§ **SUPPLIED INFORMATION**
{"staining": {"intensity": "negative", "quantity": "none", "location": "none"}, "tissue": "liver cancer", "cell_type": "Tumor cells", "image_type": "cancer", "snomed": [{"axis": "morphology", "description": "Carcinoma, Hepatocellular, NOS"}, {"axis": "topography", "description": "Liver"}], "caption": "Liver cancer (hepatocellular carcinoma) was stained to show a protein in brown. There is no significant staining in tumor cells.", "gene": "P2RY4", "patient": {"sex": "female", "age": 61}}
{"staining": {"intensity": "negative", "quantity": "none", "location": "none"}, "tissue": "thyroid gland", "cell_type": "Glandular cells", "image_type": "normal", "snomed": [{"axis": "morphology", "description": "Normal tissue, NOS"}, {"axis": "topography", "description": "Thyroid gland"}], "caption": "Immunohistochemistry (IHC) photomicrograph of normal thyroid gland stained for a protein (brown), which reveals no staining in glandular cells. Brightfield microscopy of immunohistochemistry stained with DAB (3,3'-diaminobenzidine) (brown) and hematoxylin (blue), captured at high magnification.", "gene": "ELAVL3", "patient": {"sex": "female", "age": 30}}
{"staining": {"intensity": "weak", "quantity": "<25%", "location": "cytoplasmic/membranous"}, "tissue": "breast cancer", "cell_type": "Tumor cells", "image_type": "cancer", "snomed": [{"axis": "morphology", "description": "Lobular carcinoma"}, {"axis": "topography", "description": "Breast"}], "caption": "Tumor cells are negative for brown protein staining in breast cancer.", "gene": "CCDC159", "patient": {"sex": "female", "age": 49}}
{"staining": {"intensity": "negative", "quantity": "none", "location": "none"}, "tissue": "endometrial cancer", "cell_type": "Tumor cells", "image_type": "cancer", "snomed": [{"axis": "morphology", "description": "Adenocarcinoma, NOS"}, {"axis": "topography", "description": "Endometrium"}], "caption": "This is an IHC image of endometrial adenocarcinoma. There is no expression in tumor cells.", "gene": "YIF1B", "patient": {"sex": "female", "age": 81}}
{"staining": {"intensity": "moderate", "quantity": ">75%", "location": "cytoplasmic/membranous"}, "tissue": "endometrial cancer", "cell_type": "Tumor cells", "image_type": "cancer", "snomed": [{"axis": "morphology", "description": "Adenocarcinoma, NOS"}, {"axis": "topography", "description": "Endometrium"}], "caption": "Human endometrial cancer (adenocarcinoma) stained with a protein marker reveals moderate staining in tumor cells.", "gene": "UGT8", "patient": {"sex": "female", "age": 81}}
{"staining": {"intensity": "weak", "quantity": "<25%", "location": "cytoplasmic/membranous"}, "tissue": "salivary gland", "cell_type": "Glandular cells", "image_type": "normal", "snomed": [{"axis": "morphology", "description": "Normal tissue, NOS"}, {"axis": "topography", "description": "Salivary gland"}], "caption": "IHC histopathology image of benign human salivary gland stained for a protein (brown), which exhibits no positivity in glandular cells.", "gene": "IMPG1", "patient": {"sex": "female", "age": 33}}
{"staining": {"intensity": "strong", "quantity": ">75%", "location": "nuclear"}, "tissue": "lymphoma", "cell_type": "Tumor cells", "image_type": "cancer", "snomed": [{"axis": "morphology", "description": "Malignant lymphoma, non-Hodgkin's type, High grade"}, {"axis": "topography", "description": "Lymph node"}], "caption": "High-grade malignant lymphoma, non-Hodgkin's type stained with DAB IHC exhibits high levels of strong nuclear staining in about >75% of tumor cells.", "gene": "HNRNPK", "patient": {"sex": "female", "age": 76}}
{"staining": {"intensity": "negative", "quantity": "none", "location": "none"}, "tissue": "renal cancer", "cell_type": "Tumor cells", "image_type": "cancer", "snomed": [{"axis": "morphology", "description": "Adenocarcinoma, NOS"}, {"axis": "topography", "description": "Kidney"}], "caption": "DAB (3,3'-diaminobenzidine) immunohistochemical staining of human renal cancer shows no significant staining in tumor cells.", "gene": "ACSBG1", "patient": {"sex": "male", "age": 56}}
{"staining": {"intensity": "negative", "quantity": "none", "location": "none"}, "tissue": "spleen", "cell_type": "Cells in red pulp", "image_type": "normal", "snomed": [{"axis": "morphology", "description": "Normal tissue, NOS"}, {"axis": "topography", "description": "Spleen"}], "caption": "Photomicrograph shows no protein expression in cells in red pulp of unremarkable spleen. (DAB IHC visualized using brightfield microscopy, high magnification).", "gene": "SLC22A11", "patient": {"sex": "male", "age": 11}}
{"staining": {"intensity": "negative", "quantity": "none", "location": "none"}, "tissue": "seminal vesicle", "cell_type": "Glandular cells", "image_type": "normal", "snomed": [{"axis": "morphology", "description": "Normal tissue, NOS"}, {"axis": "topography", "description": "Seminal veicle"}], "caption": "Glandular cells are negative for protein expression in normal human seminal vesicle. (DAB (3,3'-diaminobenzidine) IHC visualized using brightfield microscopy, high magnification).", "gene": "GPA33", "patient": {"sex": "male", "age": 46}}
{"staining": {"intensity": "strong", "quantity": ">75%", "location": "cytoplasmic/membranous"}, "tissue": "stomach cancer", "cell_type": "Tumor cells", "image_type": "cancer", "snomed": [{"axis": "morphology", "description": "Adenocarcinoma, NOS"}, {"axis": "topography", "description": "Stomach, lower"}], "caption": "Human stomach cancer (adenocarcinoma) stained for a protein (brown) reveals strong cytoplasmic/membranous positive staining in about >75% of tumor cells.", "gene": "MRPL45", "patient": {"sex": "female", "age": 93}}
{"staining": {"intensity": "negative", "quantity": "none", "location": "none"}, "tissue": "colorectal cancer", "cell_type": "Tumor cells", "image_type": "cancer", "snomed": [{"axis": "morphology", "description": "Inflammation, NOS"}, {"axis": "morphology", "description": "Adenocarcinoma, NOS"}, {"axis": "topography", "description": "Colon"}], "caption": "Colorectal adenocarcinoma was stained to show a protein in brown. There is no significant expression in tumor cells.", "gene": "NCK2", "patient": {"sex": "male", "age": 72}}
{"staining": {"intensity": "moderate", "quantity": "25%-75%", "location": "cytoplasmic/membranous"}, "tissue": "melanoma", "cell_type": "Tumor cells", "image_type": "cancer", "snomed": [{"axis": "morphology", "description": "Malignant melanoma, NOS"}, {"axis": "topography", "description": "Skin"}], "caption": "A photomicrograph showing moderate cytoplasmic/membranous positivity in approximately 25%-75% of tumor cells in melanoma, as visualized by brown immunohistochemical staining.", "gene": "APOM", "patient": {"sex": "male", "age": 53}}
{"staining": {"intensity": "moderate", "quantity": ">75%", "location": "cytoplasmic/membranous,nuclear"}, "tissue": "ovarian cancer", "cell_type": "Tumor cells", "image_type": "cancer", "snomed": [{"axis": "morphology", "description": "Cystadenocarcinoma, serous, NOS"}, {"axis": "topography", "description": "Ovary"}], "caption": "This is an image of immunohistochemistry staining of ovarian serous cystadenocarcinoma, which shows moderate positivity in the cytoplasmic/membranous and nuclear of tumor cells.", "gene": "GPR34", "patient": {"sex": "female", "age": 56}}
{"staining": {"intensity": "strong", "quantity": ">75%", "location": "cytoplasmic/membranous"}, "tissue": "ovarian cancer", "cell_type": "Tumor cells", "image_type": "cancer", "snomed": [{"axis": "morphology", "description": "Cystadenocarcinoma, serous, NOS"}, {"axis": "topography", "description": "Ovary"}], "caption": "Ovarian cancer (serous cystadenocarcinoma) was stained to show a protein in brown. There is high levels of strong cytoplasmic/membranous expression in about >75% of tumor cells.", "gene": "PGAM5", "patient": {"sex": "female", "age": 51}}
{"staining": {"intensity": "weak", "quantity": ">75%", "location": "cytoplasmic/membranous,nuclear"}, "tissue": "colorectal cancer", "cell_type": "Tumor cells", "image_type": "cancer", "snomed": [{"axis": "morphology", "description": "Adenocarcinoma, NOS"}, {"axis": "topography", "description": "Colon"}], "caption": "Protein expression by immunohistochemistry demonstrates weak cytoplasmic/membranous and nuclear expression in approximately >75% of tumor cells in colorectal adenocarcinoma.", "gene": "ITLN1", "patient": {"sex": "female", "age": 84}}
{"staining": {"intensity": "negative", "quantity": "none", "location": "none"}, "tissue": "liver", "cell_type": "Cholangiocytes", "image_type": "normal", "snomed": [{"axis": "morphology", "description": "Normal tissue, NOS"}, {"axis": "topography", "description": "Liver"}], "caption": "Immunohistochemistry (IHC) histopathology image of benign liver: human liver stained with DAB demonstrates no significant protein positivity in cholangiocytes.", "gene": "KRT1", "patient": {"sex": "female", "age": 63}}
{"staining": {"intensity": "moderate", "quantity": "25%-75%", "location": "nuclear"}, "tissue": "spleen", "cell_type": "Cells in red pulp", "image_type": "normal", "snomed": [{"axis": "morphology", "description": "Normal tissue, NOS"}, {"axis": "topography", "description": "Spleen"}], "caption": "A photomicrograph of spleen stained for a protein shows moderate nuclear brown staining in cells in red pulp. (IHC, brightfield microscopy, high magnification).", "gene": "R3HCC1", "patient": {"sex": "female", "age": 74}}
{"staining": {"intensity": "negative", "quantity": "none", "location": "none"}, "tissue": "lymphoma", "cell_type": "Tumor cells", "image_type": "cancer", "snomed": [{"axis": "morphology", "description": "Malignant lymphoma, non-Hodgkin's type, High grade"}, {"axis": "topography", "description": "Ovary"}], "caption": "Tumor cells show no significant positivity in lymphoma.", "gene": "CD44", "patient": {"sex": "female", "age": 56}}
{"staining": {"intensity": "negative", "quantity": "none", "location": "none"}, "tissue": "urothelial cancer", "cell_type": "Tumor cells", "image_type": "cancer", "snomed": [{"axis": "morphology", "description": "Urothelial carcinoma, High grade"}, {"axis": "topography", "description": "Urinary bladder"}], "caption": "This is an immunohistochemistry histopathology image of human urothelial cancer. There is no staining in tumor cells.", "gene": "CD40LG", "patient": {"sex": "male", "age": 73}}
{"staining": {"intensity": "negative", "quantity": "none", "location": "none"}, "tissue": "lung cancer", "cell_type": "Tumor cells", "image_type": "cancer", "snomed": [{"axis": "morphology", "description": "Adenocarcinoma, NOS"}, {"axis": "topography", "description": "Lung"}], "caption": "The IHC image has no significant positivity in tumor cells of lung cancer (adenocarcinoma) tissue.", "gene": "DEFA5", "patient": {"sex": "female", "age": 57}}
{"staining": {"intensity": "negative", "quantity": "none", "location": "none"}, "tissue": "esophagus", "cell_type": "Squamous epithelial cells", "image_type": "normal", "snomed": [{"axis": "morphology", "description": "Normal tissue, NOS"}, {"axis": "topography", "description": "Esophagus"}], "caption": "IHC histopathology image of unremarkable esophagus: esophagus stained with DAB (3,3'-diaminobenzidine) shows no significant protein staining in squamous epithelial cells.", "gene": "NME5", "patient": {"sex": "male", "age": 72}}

§ **PROBLEM STATEMENT**
Taking the records above, retype every line from the one with "is an immunohistochemistry" down to the one with "IHC image has", exactly and with nothing else.

§ **RESPONSE TO THE TASK**
{"staining": {"intensity": "negative", "quantity": "none", "location": "none"}, "tissue": "urothelial cancer", "cell_type": "Tumor cells", "image_type": "cancer", "snomed": [{"axis": "morphology", "description": "Urothelial carcinoma, High grade"}, {"axis": "topography", "description": "Urinary bladder"}], "caption": "This is an immunohistochemistry histopathology image of human urothelial cancer. There is no staining in tumor cells.", "gene": "CD40LG", "patient": {"sex": "male", "age": 73}}
{"staining": {"intensity": "negative", "quantity": "none", "location": "none"}, "tissue": "lung cancer", "cell_type": "Tumor cells", "image_type": "cancer", "snomed": [{"axis": "morphology", "description": "Adenocarcinoma, NOS"}, {"axis": "topography", "description": "Lung"}], "caption": "The IHC image has no significant positivity in tumor cells of lung cancer (adenocarcinoma) tissue.", "gene": "DEFA5", "patient": {"sex": "female", "age": 57}}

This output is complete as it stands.